▶ Work required
List every line of the material below that contains the word "series".

Start of Data for review

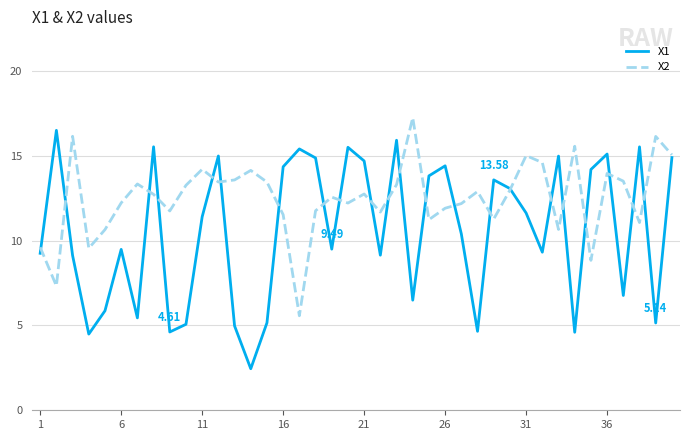

Which series has the largest range (max minus min)?

X1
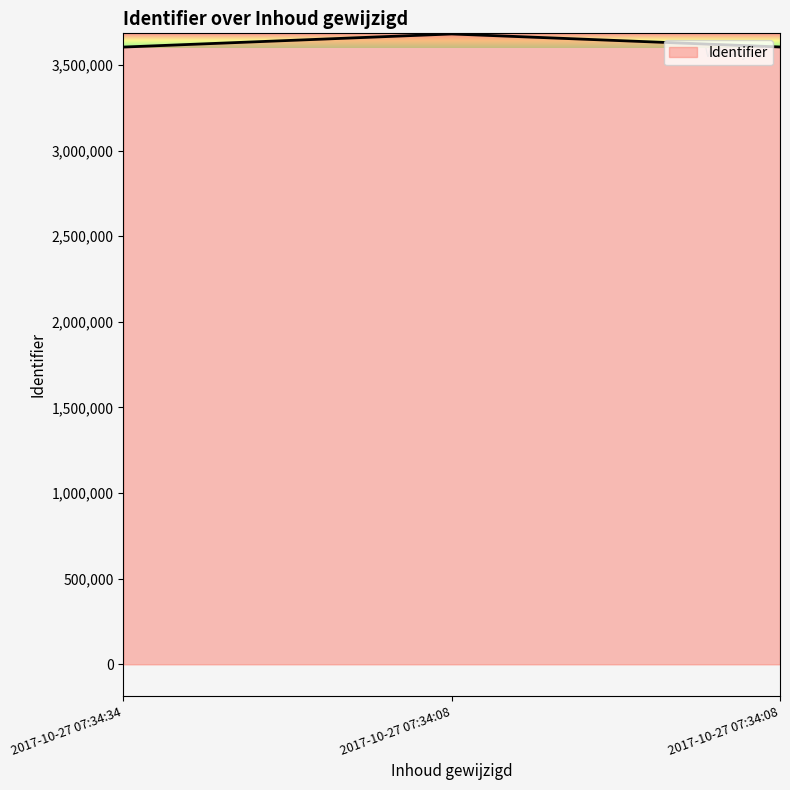

Count the number of data series in this chart.

1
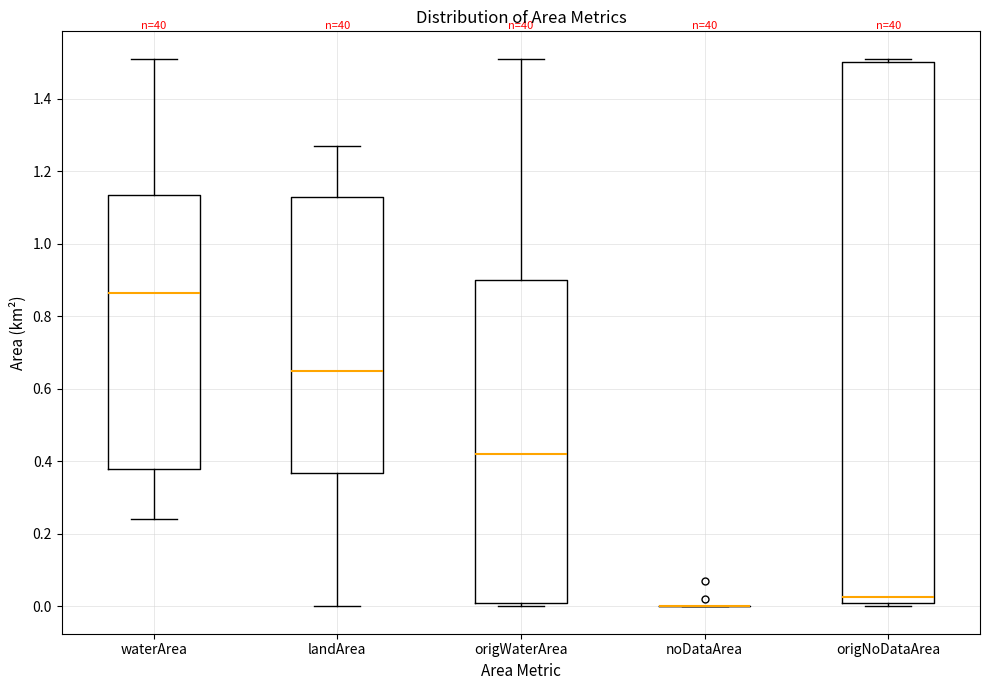

Where does the median line of the box for landArea sit on the y-axis? The values are not printed on the chart, so give them approximately, as read against the axis.

0.66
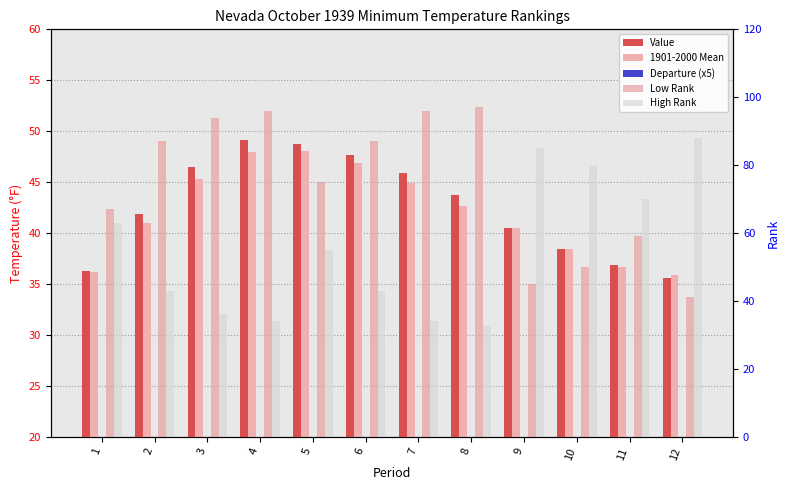

What is the difference between the Departure (x5) values at 12 and 9?

1.5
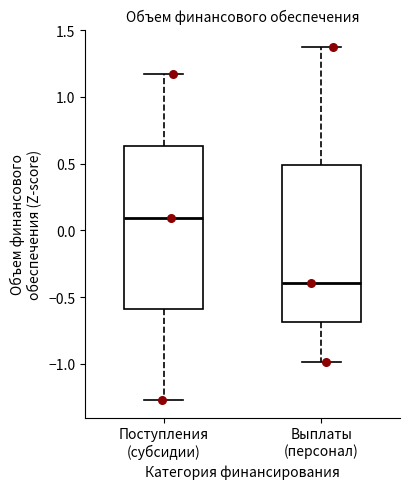

Reading left to right, transcribe this box plot: for each box, give where its median line is, the range the box spans, and where its two whiskers end, as read against the y-axis. The values are not printed on the chart, so give them approximately, as read against the axis.

Поступления (субсидии): median 0.10, box -0.60 to 0.65, whiskers -1.25 to 1.15
Выплаты (персонал): median -0.40, box -0.70 to 0.50, whiskers -1.00 to 1.35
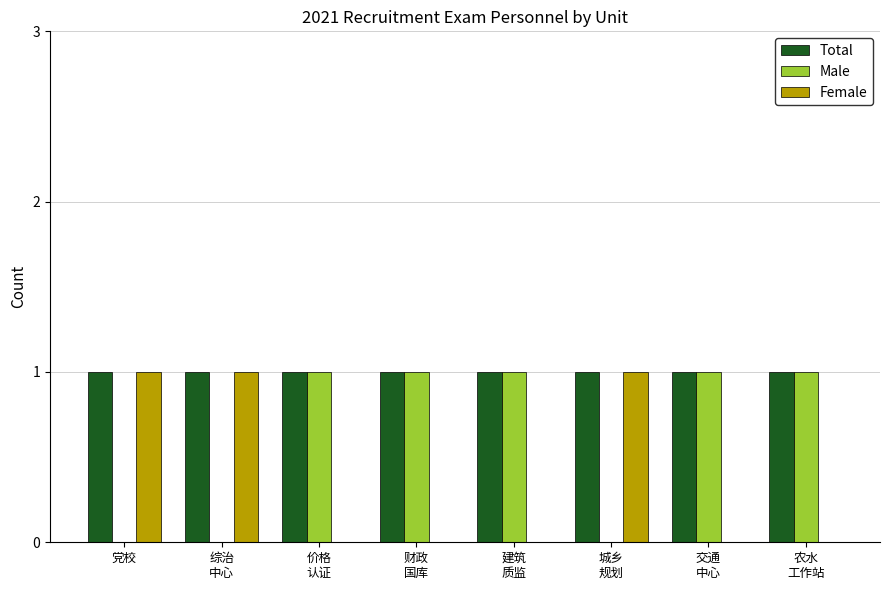

What is the sum of all Female values?

3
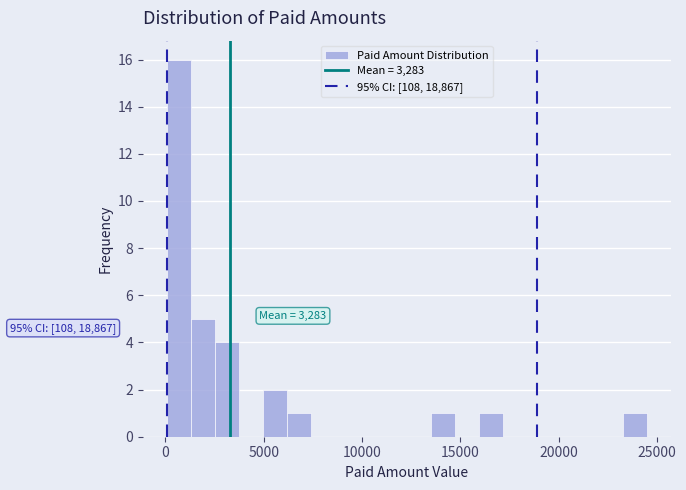

Read against the x-axis, roughly where is the centre of the tallest bar?

500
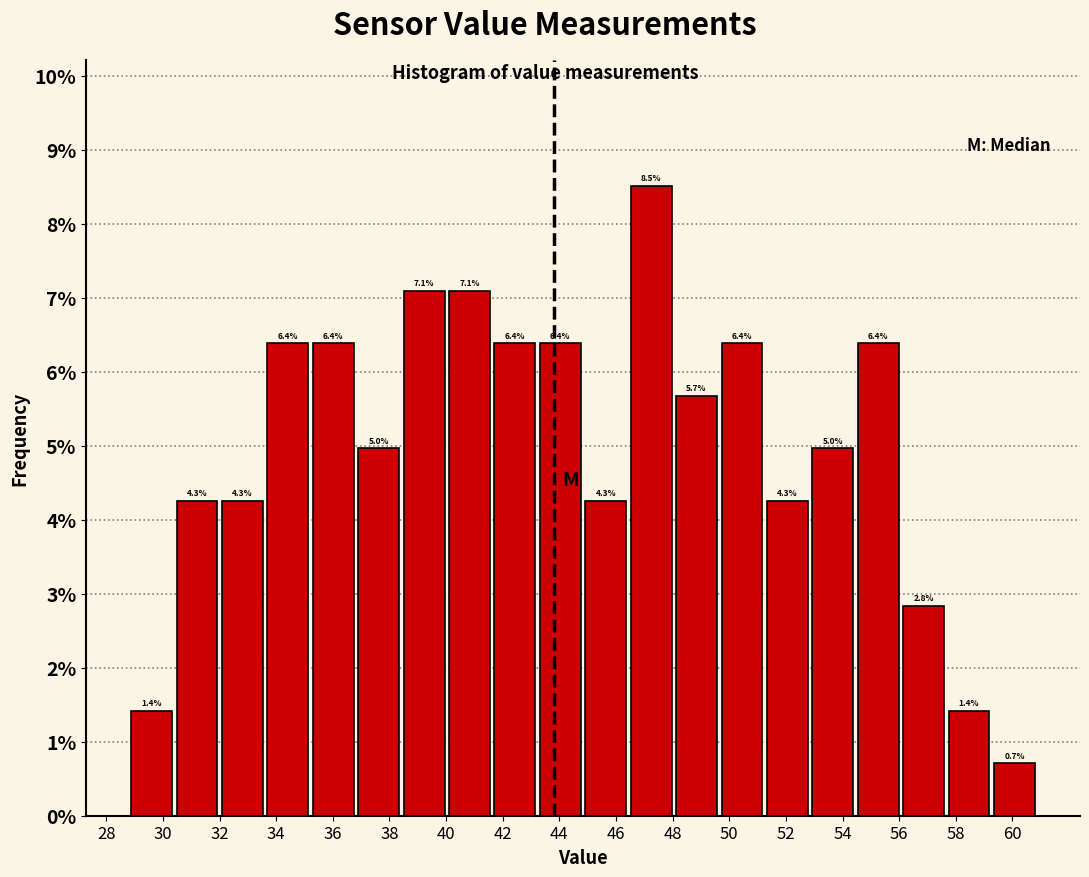

What is the height of the bar covering 44.8 to 46.4 on the x-axis? The bar edges are not printed on the chart, so give them approximately, as read against the axis.

4.3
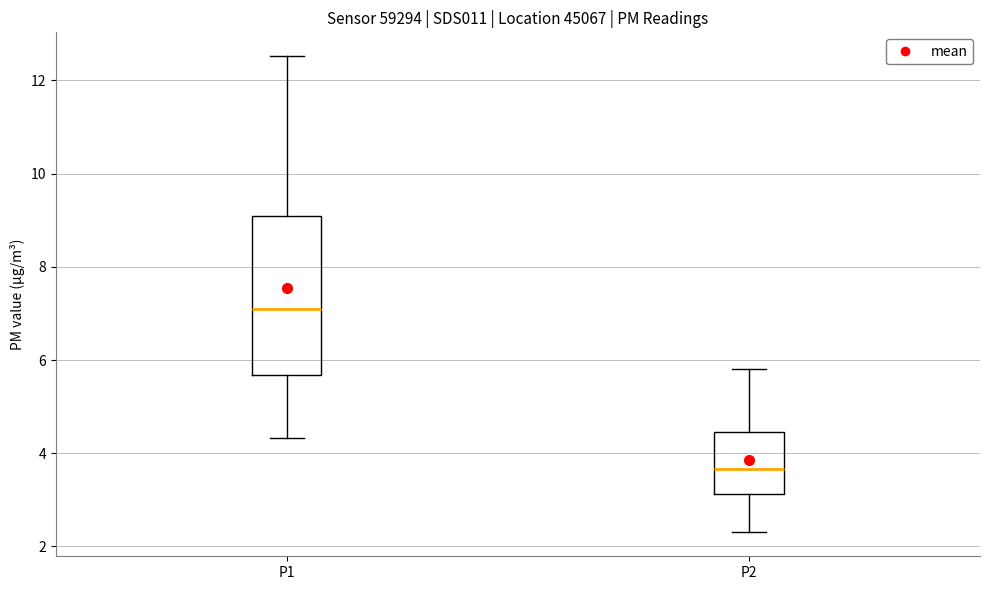

Where does the median line of the box for P1 sit on the y-axis? The values are not printed on the chart, so give them approximately, as read against the axis.

7.2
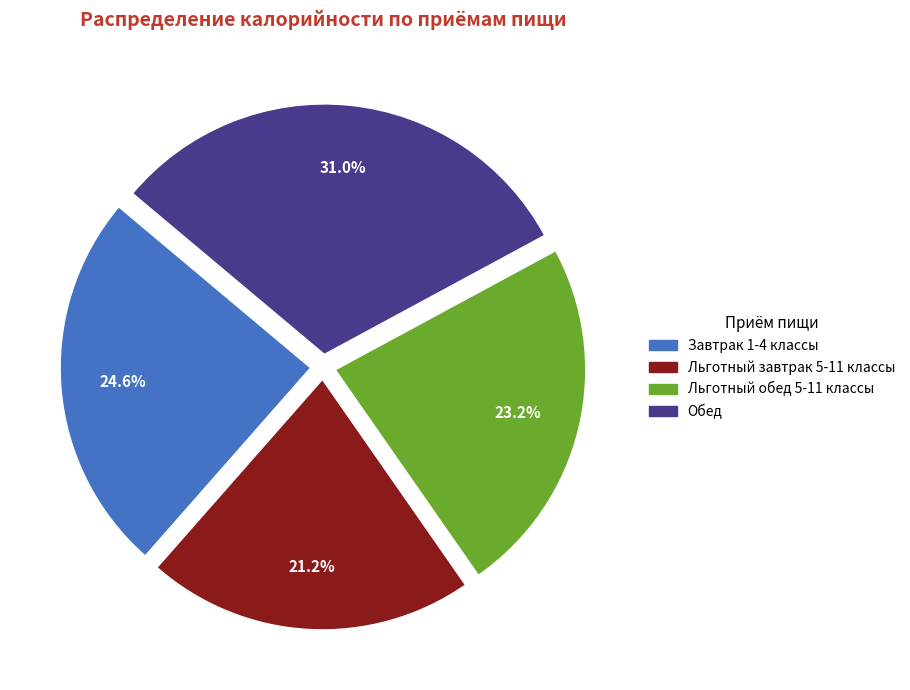

To the nearest percent, what is the combined percentage of Завтрак 1-4 классы and Льготный завтрак 5-11 классы?

46%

End of Data for review

▶ Solution for this exercise
Which series has the largest range (max minus min)?
Count the number of data series in this chart.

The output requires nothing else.